*** Excerpted data

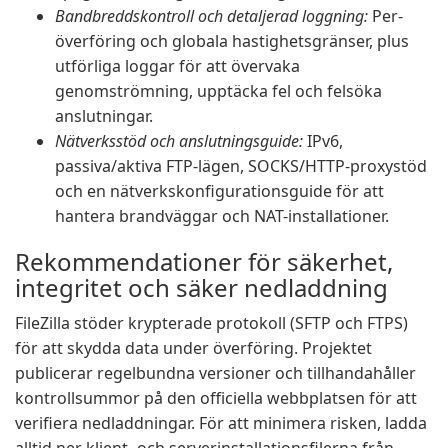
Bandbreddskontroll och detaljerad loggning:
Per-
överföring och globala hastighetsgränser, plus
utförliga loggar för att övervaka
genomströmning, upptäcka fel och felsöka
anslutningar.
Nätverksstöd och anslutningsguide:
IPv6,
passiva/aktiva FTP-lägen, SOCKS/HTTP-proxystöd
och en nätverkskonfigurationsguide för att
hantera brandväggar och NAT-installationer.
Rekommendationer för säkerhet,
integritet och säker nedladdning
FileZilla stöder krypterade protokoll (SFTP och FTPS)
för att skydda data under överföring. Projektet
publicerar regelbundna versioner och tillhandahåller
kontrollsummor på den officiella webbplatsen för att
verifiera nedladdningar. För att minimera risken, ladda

******
*** Excerpted data

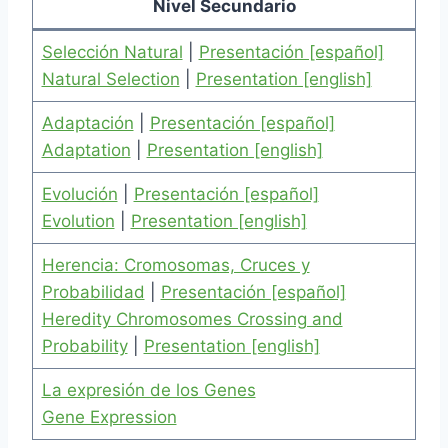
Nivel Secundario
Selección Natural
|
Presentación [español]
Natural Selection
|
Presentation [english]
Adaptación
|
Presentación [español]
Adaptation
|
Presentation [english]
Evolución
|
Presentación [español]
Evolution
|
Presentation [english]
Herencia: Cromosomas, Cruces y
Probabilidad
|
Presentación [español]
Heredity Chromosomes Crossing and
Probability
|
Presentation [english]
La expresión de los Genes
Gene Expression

******

Bring together every line in the entries that holds the string "Natural".

Selección Natural
Natural Selection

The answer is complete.